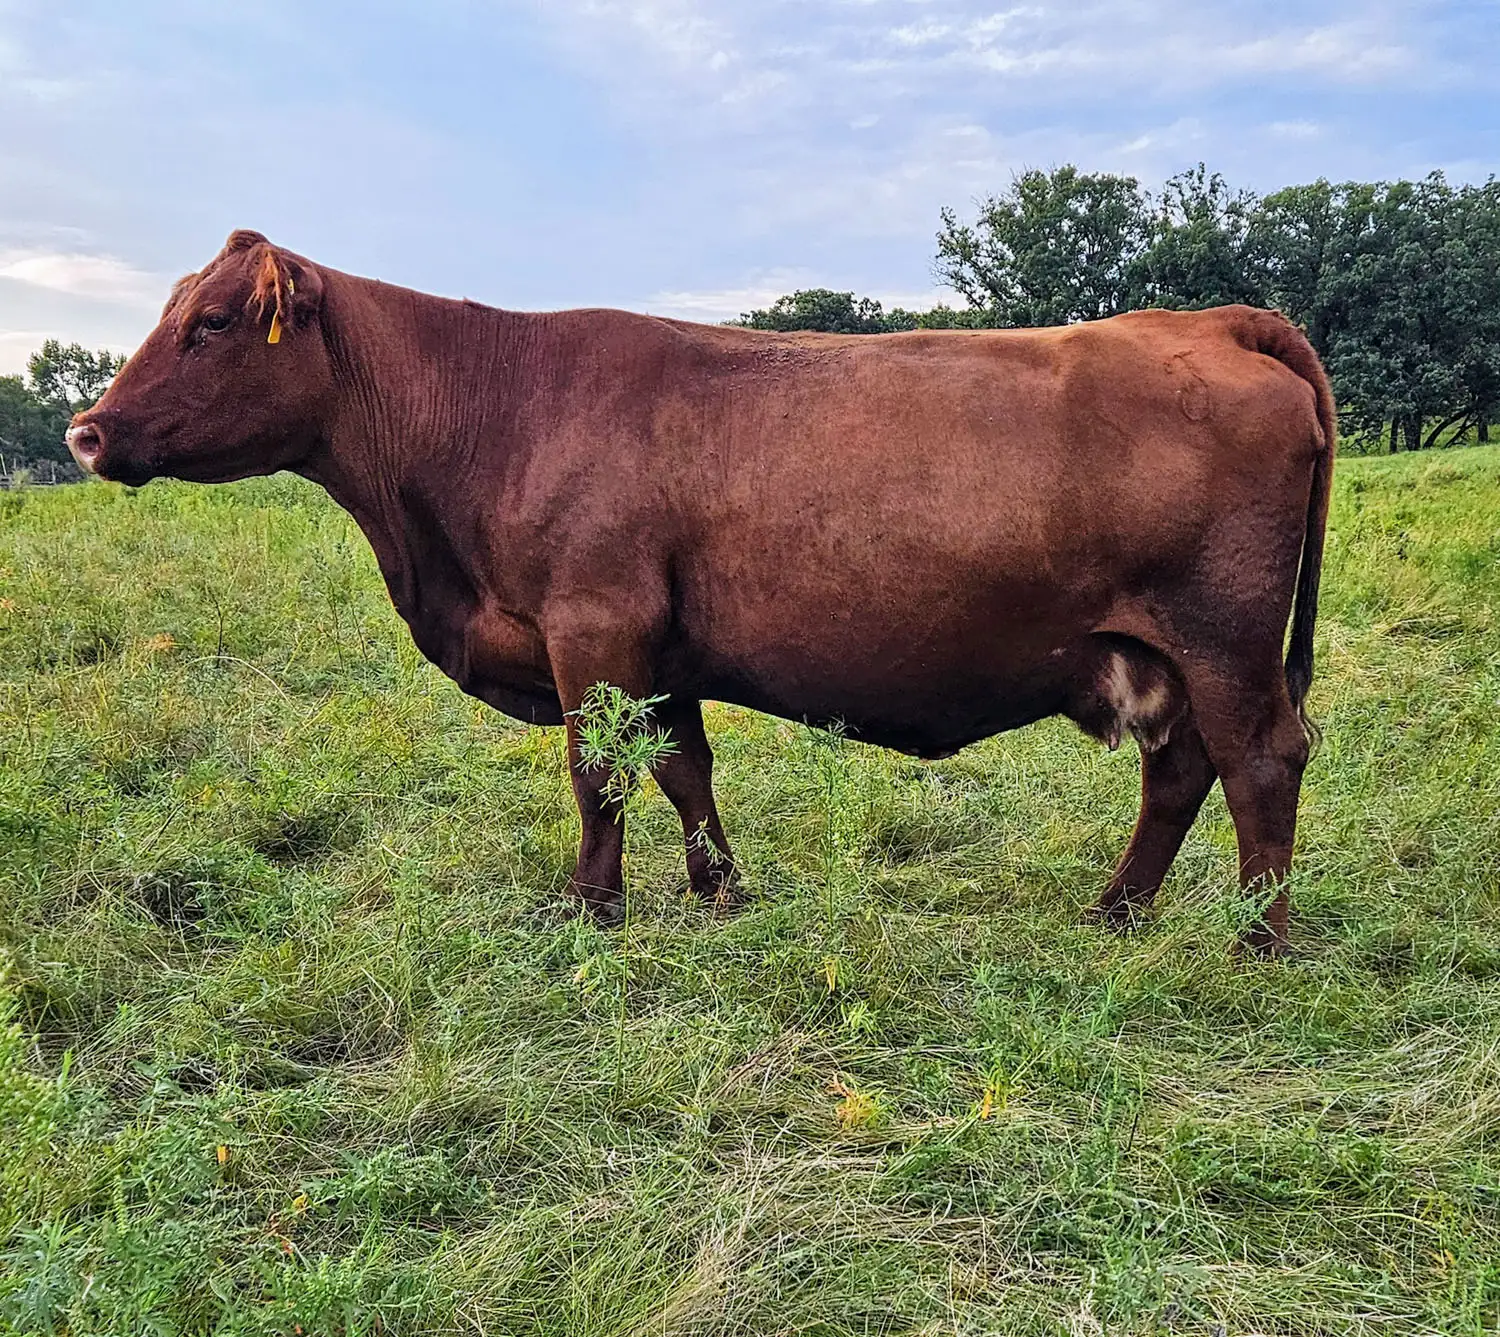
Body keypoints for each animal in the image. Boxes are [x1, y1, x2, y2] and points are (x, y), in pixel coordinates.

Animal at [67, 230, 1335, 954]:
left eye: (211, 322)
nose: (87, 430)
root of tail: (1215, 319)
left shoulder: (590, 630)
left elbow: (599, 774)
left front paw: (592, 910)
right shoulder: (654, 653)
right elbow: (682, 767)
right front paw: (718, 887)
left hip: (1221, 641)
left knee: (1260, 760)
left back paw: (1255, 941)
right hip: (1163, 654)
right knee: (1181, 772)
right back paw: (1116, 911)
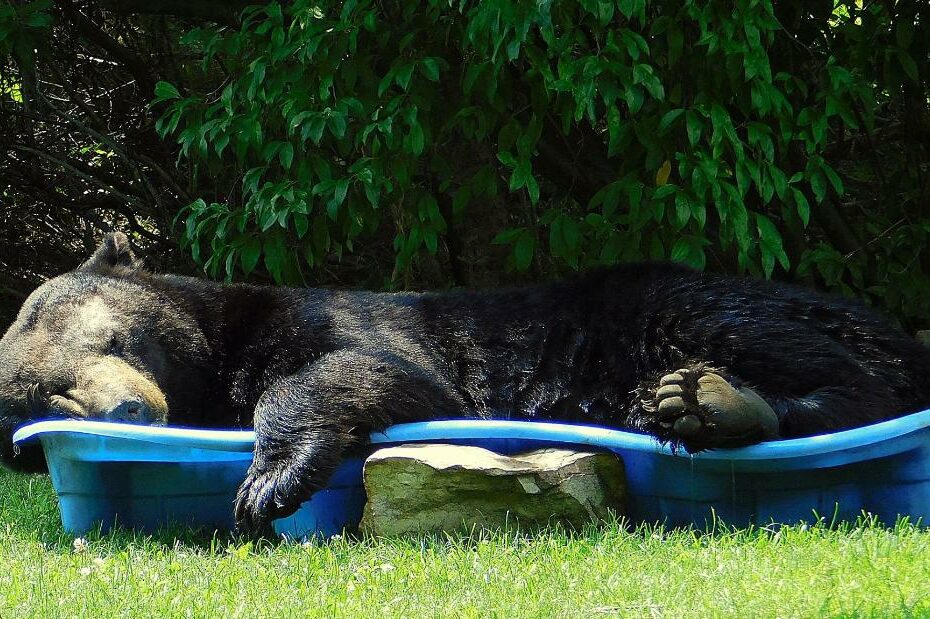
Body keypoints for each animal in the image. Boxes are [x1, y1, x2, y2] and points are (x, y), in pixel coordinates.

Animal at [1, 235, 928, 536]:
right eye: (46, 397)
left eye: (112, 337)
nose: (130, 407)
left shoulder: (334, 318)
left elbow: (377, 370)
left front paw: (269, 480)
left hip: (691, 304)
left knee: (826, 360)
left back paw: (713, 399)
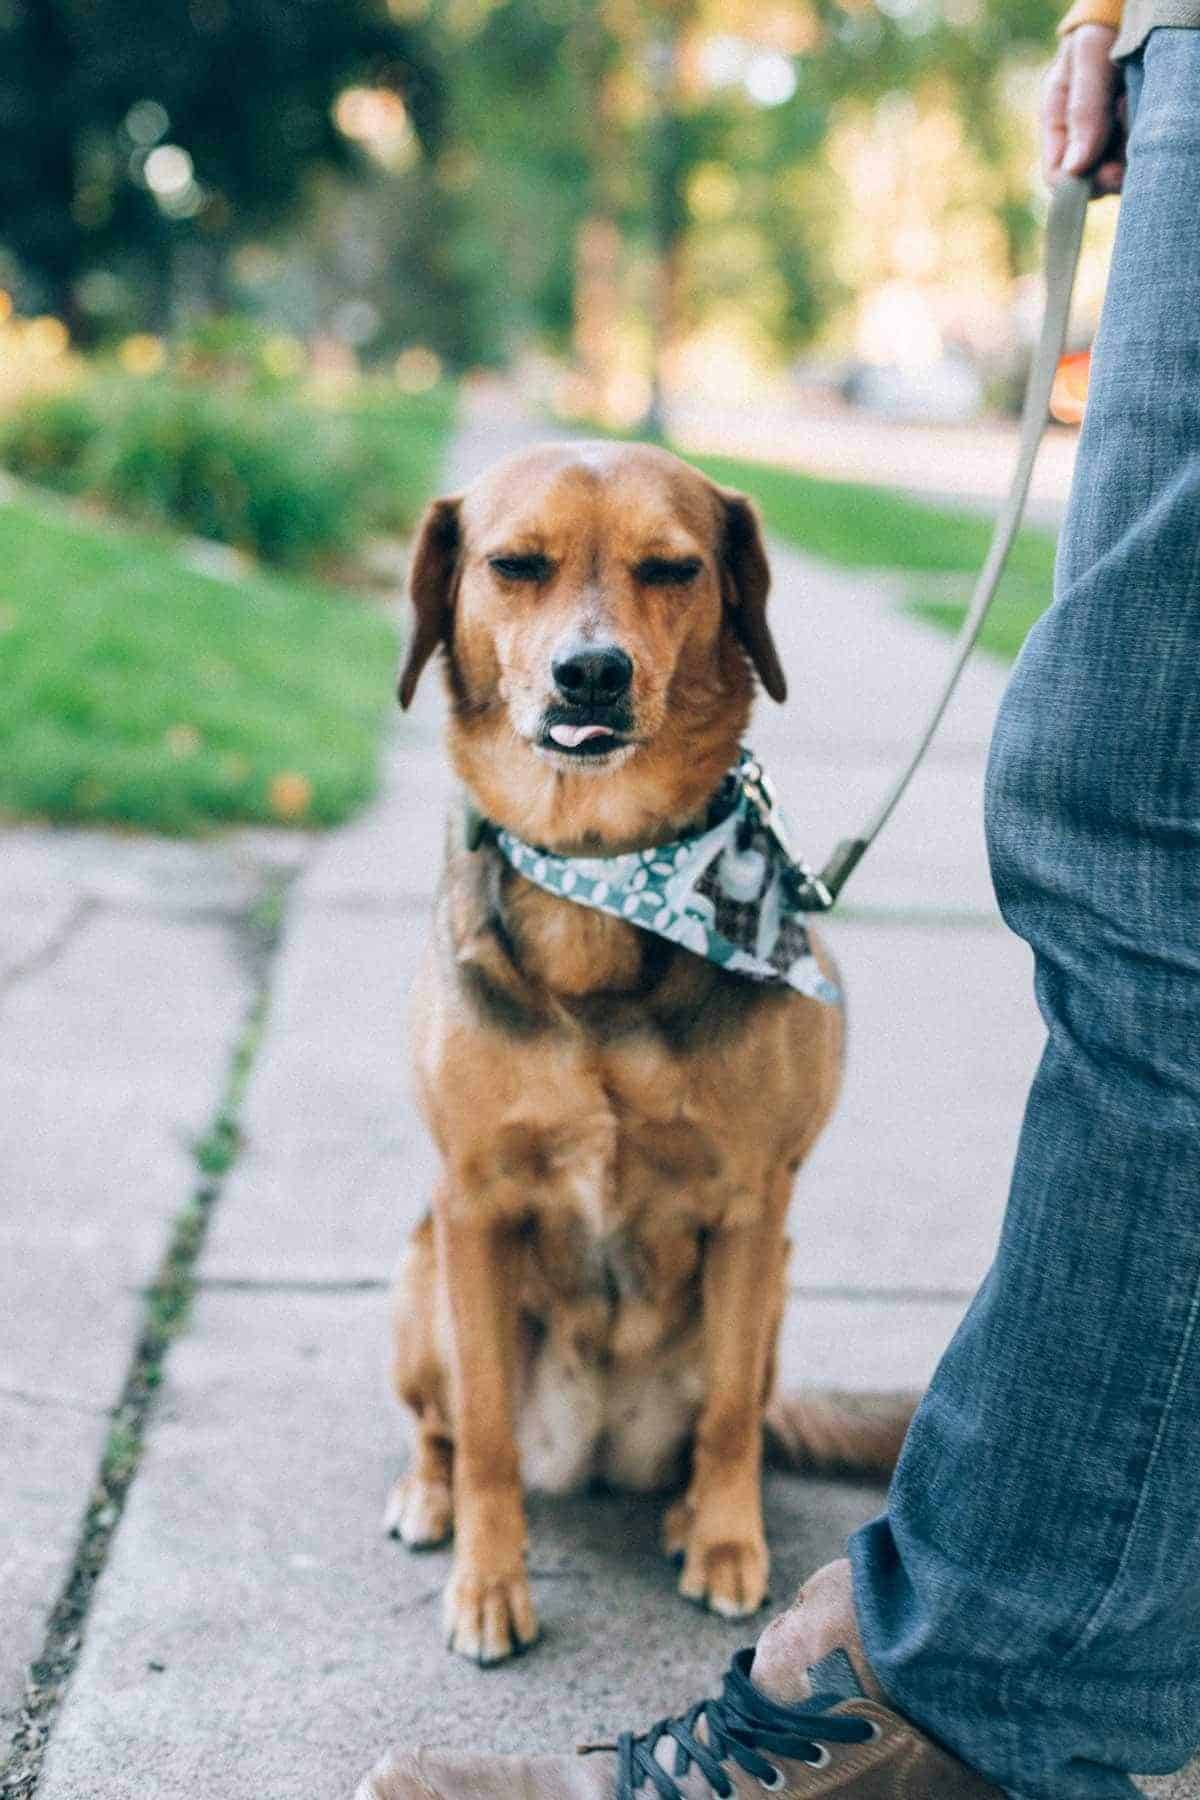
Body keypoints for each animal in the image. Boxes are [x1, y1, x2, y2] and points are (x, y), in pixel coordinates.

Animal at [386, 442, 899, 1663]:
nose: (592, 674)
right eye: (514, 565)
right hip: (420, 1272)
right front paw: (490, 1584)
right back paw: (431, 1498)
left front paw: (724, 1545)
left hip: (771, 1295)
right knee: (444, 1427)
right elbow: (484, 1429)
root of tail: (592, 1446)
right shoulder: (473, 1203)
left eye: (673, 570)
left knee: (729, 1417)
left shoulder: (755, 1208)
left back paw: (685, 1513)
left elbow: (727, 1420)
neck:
* * * *
» The task
Output the listing above exactly as it stands; no picture should appear.

» Finished exercise
Body keypoints for each animal in the image. Boxes are [x1, y1, x2, y2] and points are (x, y), in pixel coordinates.

Animal at [67, 230, 1335, 954]:
left eye: (211, 322)
nose: (87, 430)
root of tail: (1215, 319)
left shoulder: (590, 630)
left elbow: (599, 774)
left front paw: (592, 910)
right shoulder: (654, 653)
right elbow: (682, 767)
right front paw: (718, 887)
left hip: (1221, 641)
left knee: (1260, 760)
left back paw: (1255, 941)
right hip: (1163, 654)
right knee: (1181, 772)
right back paw: (1116, 911)
Body keypoints for each animal in the image. Boxes are [x1, y1, x2, y2] and points are (x, y), in pixel coordinates.

Animal at [1, 235, 928, 536]:
right eye: (46, 397)
left eye: (112, 337)
nose: (130, 407)
left shoulder: (334, 318)
left elbow: (377, 370)
left front paw: (269, 480)
left hip: (691, 304)
left knee: (826, 360)
left back paw: (713, 399)
Body keypoints for each animal in the image. Boxes are [x1, y1, x2, y2] and points are (x, y), in pixel coordinates.

Animal at [386, 442, 899, 1663]:
nose: (592, 674)
right eye: (514, 565)
right hip: (420, 1272)
right front paw: (490, 1584)
right back paw: (431, 1498)
left front paw: (724, 1545)
left hip: (771, 1295)
right knee: (444, 1427)
right elbow: (484, 1429)
root of tail: (592, 1446)
right shoulder: (473, 1203)
left eye: (673, 570)
left knee: (729, 1417)
left shoulder: (755, 1208)
left back paw: (685, 1513)
left elbow: (727, 1420)
neck:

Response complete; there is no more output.